Data extracted from a collection
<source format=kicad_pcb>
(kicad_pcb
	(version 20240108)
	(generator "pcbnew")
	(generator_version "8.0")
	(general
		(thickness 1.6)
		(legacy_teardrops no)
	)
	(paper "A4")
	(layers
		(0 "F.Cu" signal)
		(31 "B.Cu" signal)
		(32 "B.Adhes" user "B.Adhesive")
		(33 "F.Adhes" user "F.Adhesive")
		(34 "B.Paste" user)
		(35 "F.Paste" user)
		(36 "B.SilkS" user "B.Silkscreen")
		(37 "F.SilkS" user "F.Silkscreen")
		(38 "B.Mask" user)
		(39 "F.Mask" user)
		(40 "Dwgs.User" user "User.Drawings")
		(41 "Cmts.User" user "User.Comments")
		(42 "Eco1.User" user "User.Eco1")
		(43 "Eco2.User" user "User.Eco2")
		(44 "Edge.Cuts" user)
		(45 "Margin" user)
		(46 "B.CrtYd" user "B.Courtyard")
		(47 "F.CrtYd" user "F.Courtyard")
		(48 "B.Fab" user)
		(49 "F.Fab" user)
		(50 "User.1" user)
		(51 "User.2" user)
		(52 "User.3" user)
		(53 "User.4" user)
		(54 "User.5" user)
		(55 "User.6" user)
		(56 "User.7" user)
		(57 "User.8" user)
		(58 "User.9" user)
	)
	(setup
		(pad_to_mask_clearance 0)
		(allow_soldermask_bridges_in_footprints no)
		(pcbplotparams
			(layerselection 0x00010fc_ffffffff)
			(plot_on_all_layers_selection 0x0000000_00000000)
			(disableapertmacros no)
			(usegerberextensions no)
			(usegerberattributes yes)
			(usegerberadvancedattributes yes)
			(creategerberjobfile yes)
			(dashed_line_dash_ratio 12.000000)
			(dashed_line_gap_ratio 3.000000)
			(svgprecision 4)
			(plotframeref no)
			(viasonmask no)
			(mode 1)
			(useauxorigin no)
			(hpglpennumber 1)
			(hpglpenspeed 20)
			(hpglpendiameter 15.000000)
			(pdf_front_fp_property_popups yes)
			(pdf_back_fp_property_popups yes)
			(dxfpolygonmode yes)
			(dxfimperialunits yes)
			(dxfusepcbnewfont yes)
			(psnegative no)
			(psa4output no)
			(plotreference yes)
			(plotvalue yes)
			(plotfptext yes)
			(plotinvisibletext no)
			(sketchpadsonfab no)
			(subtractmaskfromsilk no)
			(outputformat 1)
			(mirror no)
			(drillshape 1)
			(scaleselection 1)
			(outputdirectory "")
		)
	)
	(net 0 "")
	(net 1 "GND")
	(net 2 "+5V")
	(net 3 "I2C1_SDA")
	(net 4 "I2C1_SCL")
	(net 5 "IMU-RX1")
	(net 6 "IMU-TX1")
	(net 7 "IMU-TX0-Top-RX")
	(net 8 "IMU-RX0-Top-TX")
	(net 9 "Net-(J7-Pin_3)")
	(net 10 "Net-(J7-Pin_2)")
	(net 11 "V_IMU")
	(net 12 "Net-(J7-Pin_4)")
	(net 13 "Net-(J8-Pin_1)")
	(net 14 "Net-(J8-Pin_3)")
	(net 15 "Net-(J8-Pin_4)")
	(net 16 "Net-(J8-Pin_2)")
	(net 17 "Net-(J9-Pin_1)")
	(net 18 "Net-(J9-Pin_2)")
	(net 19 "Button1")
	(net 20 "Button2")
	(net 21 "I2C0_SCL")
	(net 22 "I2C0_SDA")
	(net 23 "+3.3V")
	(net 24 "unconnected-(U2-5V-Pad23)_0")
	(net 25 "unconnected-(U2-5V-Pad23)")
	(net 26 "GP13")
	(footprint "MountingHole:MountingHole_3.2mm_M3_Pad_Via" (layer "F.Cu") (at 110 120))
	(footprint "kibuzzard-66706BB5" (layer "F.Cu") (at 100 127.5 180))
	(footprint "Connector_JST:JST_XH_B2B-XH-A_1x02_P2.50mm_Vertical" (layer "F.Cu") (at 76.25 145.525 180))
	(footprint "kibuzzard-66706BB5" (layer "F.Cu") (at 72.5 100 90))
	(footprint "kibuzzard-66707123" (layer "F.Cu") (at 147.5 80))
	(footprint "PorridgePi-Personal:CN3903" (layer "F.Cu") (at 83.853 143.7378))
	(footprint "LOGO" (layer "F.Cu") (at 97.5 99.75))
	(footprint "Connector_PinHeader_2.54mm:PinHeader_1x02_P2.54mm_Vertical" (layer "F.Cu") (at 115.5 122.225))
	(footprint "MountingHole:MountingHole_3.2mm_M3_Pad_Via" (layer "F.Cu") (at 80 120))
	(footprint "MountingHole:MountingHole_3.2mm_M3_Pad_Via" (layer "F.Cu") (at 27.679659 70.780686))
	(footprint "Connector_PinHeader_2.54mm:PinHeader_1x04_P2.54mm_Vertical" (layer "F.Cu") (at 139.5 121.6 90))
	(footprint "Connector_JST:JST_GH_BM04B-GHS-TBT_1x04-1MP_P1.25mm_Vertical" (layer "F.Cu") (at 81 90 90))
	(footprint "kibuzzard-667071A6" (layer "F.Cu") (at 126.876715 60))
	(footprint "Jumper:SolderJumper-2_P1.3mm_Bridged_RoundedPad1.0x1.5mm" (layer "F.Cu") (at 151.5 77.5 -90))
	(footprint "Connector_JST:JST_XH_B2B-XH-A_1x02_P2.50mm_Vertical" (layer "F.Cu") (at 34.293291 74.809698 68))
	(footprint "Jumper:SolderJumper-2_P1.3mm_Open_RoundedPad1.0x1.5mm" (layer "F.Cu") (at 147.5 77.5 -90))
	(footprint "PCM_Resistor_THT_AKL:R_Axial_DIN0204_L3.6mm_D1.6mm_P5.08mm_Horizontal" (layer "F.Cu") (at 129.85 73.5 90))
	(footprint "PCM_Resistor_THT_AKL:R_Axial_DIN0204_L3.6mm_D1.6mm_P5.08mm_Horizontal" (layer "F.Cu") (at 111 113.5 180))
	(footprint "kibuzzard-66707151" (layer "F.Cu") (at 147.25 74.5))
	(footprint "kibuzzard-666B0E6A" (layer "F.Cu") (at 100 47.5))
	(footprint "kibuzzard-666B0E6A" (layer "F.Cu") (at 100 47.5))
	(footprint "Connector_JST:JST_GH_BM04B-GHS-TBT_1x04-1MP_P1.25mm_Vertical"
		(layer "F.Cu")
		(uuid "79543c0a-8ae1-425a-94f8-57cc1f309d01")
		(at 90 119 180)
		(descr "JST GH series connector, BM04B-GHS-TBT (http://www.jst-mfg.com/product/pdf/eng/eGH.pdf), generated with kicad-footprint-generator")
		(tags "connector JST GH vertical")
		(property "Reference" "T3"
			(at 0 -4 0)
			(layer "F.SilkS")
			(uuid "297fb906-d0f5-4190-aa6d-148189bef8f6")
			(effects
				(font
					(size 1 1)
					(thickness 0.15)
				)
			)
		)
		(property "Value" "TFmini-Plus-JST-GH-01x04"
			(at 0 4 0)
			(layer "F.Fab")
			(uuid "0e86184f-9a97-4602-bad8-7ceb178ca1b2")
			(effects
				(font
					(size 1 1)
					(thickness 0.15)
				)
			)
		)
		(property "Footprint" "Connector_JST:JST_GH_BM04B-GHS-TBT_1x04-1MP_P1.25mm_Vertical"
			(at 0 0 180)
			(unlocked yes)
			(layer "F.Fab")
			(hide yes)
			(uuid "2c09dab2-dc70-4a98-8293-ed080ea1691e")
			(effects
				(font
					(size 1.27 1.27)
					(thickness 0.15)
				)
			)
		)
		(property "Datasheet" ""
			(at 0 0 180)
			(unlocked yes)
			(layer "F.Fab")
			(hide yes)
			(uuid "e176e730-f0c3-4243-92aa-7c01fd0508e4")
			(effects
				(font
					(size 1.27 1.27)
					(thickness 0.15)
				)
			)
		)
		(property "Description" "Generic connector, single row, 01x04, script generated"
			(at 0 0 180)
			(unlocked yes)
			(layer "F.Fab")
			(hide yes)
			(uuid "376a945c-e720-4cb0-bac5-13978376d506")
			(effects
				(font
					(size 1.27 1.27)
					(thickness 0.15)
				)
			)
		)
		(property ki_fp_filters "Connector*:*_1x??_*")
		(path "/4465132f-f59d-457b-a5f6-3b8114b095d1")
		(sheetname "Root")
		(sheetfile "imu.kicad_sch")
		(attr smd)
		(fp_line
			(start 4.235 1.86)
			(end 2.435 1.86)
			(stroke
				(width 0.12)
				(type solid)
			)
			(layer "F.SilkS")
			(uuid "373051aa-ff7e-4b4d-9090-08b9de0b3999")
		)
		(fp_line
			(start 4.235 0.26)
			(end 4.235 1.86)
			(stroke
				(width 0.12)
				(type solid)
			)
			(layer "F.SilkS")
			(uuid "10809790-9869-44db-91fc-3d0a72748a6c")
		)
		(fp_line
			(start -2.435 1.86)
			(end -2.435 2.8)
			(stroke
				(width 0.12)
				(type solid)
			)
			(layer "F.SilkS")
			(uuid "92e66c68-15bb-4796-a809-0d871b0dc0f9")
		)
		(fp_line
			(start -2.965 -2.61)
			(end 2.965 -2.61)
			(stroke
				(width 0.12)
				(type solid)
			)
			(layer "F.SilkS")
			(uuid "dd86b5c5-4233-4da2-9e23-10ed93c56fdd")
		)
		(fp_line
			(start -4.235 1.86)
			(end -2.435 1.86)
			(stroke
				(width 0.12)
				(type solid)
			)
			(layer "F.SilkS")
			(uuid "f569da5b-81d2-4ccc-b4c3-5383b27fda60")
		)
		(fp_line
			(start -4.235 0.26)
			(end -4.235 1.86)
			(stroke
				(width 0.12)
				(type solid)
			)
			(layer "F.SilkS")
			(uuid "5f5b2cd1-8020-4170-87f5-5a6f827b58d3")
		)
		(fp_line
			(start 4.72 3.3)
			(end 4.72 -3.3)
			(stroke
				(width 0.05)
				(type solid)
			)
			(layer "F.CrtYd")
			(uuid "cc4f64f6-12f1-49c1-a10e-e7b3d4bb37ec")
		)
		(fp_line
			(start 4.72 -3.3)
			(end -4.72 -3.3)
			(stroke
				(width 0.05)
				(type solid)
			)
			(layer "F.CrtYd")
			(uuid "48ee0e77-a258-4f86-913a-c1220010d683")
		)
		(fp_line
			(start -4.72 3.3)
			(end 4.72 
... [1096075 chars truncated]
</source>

* * *

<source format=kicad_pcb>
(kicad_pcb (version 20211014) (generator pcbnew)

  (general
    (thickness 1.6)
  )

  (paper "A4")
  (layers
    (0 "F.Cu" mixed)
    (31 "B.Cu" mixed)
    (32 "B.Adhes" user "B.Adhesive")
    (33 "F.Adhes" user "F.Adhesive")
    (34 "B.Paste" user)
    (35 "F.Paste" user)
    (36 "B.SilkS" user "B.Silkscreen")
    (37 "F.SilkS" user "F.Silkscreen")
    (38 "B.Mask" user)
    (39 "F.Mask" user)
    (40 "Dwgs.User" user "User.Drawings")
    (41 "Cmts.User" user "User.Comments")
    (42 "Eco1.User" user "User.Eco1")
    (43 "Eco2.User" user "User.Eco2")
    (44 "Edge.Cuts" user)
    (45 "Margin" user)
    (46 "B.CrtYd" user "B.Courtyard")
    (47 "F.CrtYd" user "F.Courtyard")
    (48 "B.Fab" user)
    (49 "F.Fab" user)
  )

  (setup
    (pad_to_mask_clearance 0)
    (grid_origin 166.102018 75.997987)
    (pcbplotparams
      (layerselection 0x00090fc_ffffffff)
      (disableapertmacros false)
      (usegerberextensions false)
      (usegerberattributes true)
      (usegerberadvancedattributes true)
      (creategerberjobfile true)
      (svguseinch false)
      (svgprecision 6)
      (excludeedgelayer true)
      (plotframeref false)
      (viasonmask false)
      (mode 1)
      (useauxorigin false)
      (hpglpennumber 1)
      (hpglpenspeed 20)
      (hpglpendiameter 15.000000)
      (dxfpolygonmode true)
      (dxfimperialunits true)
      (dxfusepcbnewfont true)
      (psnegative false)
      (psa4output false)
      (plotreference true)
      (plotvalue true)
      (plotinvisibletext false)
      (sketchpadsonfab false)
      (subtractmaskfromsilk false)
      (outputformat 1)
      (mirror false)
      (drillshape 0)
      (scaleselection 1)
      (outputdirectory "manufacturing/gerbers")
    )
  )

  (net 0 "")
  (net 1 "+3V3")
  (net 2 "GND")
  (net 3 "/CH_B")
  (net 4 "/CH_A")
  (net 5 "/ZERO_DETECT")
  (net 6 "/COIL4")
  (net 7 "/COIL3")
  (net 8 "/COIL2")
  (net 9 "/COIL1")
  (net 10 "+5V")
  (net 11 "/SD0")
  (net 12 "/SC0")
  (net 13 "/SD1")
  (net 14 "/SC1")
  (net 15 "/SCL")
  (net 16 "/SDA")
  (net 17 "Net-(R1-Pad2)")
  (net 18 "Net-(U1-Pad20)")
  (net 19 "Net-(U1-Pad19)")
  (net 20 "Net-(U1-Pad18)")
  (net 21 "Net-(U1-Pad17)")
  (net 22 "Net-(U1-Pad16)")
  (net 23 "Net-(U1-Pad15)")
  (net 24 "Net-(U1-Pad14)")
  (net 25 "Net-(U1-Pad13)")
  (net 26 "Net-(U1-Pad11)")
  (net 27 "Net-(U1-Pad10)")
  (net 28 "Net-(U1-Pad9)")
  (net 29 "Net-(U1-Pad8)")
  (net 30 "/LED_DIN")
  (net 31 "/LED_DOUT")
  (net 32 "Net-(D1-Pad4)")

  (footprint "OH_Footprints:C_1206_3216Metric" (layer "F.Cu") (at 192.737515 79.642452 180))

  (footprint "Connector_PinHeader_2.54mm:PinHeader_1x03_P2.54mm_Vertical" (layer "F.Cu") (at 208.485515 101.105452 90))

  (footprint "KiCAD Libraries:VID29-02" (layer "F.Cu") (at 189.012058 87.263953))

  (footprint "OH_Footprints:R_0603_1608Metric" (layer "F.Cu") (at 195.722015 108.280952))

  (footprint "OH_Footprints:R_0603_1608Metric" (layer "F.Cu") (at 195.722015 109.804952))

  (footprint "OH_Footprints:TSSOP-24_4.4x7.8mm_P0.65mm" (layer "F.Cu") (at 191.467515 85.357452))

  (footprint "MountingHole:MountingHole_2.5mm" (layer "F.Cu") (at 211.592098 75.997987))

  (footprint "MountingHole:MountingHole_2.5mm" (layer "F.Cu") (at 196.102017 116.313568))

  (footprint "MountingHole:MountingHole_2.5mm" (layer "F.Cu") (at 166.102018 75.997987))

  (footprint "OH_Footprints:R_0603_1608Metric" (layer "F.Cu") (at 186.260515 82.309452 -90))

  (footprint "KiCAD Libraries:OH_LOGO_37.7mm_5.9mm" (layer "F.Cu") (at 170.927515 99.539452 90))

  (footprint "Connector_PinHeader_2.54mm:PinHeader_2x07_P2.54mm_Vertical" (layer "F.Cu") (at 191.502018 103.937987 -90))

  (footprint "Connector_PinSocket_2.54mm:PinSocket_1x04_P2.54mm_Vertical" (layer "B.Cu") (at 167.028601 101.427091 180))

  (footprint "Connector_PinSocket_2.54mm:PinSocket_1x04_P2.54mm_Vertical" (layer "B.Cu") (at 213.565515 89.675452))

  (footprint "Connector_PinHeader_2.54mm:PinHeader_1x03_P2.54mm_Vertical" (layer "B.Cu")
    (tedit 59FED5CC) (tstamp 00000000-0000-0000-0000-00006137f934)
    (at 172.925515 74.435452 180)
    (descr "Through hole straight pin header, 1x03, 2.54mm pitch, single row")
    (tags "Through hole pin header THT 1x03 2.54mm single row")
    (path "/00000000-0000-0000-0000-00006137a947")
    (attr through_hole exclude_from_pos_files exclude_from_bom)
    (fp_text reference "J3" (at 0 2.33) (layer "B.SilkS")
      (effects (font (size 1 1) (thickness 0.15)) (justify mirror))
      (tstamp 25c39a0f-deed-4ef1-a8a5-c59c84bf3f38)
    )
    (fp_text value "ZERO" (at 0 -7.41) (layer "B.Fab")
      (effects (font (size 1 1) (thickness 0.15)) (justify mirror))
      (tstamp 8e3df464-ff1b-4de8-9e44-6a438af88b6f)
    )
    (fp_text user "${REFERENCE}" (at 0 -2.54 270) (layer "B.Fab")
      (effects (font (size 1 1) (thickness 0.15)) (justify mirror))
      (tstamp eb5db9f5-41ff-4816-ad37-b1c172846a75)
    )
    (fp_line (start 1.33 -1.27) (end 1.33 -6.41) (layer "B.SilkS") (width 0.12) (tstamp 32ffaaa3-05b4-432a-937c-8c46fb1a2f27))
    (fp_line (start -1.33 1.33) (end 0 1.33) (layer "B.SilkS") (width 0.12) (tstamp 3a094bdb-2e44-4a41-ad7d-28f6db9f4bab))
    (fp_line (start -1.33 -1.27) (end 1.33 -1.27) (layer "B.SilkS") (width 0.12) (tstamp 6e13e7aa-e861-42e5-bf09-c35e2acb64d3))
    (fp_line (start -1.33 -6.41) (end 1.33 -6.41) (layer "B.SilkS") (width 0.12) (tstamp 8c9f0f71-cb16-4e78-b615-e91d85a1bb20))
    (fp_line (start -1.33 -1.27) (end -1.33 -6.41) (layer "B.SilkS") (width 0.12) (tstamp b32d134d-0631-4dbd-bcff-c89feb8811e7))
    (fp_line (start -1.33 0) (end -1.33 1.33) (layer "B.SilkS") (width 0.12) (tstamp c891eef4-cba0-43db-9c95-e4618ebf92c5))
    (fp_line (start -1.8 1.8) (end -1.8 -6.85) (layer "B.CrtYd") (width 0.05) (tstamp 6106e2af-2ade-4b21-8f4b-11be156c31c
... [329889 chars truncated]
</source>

■ **EXERCISE INSTRUCTIONS**: Would you please repeat exactly the lines above, starting at the line with "(at 191.467515 85.357452))" and stopping at the line with "186.260515 82.309452 -90))", both included?

■ **ANSWER SECTION**:
  (footprint "OH_Footprints:TSSOP-24_4.4x7.8mm_P0.65mm" (layer "F.Cu") (at 191.467515 85.357452))

  (footprint "MountingHole:MountingHole_2.5mm" (layer "F.Cu") (at 211.592098 75.997987))

  (footprint "MountingHole:MountingHole_2.5mm" (layer "F.Cu") (at 196.102017 116.313568))

  (footprint "MountingHole:MountingHole_2.5mm" (layer "F.Cu") (at 166.102018 75.997987))

  (footprint "OH_Footprints:R_0603_1608Metric" (layer "F.Cu") (at 186.260515 82.309452 -90))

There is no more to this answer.